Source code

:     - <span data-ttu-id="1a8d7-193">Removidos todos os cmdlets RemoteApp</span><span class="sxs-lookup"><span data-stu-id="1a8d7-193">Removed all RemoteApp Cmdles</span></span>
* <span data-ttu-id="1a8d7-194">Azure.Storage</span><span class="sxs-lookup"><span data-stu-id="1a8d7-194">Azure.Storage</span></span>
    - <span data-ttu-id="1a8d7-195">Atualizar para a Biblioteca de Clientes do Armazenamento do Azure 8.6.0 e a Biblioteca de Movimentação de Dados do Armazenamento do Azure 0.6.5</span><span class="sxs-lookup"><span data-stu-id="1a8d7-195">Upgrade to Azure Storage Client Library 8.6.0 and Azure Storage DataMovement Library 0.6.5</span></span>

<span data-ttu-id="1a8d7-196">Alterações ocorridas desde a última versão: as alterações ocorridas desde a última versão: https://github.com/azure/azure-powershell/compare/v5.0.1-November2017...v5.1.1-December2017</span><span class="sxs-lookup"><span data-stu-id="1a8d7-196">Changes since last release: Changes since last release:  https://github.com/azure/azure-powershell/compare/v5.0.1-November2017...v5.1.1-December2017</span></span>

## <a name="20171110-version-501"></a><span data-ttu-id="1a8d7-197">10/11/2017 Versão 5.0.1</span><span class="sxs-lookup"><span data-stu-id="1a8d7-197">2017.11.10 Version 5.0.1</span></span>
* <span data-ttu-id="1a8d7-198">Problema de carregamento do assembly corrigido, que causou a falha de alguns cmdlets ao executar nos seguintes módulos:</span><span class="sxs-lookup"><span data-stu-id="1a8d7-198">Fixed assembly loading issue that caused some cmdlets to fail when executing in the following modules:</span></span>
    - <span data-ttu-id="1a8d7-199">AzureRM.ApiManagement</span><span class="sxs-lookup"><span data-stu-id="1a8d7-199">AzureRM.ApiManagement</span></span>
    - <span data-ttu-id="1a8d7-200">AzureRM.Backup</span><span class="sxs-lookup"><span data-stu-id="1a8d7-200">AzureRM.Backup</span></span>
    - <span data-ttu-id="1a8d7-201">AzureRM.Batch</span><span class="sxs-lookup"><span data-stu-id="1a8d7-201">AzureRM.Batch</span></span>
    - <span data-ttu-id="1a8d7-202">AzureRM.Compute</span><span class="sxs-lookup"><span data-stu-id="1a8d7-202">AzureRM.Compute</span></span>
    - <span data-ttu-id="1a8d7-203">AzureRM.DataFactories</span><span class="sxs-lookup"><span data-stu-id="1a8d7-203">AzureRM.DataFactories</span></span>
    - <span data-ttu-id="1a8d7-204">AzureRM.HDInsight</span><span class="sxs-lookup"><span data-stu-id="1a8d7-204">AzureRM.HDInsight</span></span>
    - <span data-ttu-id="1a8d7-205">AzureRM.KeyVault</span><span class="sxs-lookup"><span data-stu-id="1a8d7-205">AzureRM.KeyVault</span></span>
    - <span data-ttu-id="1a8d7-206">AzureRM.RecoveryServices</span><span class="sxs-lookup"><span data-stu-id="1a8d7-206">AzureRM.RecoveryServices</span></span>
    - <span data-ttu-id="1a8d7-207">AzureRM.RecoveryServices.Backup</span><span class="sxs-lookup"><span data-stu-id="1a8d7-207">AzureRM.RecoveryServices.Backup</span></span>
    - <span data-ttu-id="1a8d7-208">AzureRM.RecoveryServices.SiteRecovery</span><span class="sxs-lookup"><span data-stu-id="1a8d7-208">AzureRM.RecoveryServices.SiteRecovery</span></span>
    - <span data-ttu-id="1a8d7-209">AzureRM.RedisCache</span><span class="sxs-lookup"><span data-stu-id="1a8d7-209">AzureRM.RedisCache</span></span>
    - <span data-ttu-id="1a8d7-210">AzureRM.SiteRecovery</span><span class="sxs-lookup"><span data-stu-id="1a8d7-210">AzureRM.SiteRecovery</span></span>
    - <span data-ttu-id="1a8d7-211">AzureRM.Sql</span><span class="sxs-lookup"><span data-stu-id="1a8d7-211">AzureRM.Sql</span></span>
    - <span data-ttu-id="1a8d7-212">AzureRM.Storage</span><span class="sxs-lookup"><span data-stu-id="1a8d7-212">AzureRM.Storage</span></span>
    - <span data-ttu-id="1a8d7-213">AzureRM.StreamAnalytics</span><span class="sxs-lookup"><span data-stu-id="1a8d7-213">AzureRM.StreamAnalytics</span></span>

▶ **Your assignment**: Copy the full listing verbatim.

▶ **Task solution**:
Source code

:     - <span data-ttu-id="1a8d7-193">Removidos todos os cmdlets RemoteApp</span><span class="sxs-lookup"><span data-stu-id="1a8d7-193">Removed all RemoteApp Cmdles</span></span>
* <span data-ttu-id="1a8d7-194">Azure.Storage</span><span class="sxs-lookup"><span data-stu-id="1a8d7-194">Azure.Storage</span></span>
    - <span data-ttu-id="1a8d7-195">Atualizar para a Biblioteca de Clientes do Armazenamento do Azure 8.6.0 e a Biblioteca de Movimentação de Dados do Armazenamento do Azure 0.6.5</span><span class="sxs-lookup"><span data-stu-id="1a8d7-195">Upgrade to Azure Storage Client Library 8.6.0 and Azure Storage DataMovement Library 0.6.5</span></span>

<span data-ttu-id="1a8d7-196">Alterações ocorridas desde a última versão: as alterações ocorridas desde a última versão: https://github.com/azure/azure-powershell/compare/v5.0.1-November2017...v5.1.1-December2017</span><span class="sxs-lookup"><span data-stu-id="1a8d7-196">Changes since last release: Changes since last release:  https://github.com/azure/azure-powershell/compare/v5.0.1-November2017...v5.1.1-December2017</span></span>

## <a name="20171110-version-501"></a><span data-ttu-id="1a8d7-197">10/11/2017 Versão 5.0.1</span><span class="sxs-lookup"><span data-stu-id="1a8d7-197">2017.11.10 Version 5.0.1</span></span>
* <span data-ttu-id="1a8d7-198">Problema de carregamento do assembly corrigido, que causou a falha de alguns cmdlets ao executar nos seguintes módulos:</span><span class="sxs-lookup"><span data-stu-id="1a8d7-198">Fixed assembly loading issue that caused some cmdlets to fail when executing in the following modules:</span></span>
    - <span data-ttu-id="1a8d7-199">AzureRM.ApiManagement</span><span class="sxs-lookup"><span data-stu-id="1a8d7-199">AzureRM.ApiManagement</span></span>
    - <span data-ttu-id="1a8d7-200">AzureRM.Backup</span><span class="sxs-lookup"><span data-stu-id="1a8d7-200">AzureRM.Backup</span></span>
    - <span data-ttu-id="1a8d7-201">AzureRM.Batch</span><span class="sxs-lookup"><span data-stu-id="1a8d7-201">AzureRM.Batch</span></span>
    - <span data-ttu-id="1a8d7-202">AzureRM.Compute</span><span class="sxs-lookup"><span data-stu-id="1a8d7-202">AzureRM.Compute</span></span>
    - <span data-ttu-id="1a8d7-203">AzureRM.DataFactories</span><span class="sxs-lookup"><span data-stu-id="1a8d7-203">AzureRM.DataFactories</span></span>
    - <span data-ttu-id="1a8d7-204">AzureRM.HDInsight</span><span class="sxs-lookup"><span data-stu-id="1a8d7-204">AzureRM.HDInsight</span></span>
    - <span data-ttu-id="1a8d7-205">AzureRM.KeyVault</span><span class="sxs-lookup"><span data-stu-id="1a8d7-205">AzureRM.KeyVault</span></span>
    - <span data-ttu-id="1a8d7-206">AzureRM.RecoveryServices</span><span class="sxs-lookup"><span data-stu-id="1a8d7-206">AzureRM.RecoveryServices</span></span>
    - <span data-ttu-id="1a8d7-207">AzureRM.RecoveryServices.Backup</span><span class="sxs-lookup"><span data-stu-id="1a8d7-207">AzureRM.RecoveryServices.Backup</span></span>
    - <span data-ttu-id="1a8d7-208">AzureRM.RecoveryServices.SiteRecovery</span><span class="sxs-lookup"><span data-stu-id="1a8d7-208">AzureRM.RecoveryServices.SiteRecovery</span></span>
    - <span data-ttu-id="1a8d7-209">AzureRM.RedisCache</span><span class="sxs-lookup"><span data-stu-id="1a8d7-209">AzureRM.RedisCache</span></span>
    - <span data-ttu-id="1a8d7-210">AzureRM.SiteRecovery</span><span class="sxs-lookup"><span data-stu-id="1a8d7-210">AzureRM.SiteRecovery</span></span>
    - <span data-ttu-id="1a8d7-211">AzureRM.Sql</span><span class="sxs-lookup"><span data-stu-id="1a8d7-211">AzureRM.Sql</span></span>
    - <span data-ttu-id="1a8d7-212">AzureRM.Storage</span><span class="sxs-lookup"><span data-stu-id="1a8d7-212">AzureRM.Storage</span></span>
    - <span data-ttu-id="1a8d7-213">AzureRM.StreamAnalytics</span><span class="sxs-lookup"><span data-stu-id="1a8d7-213">AzureRM.StreamAnalytics</span></span>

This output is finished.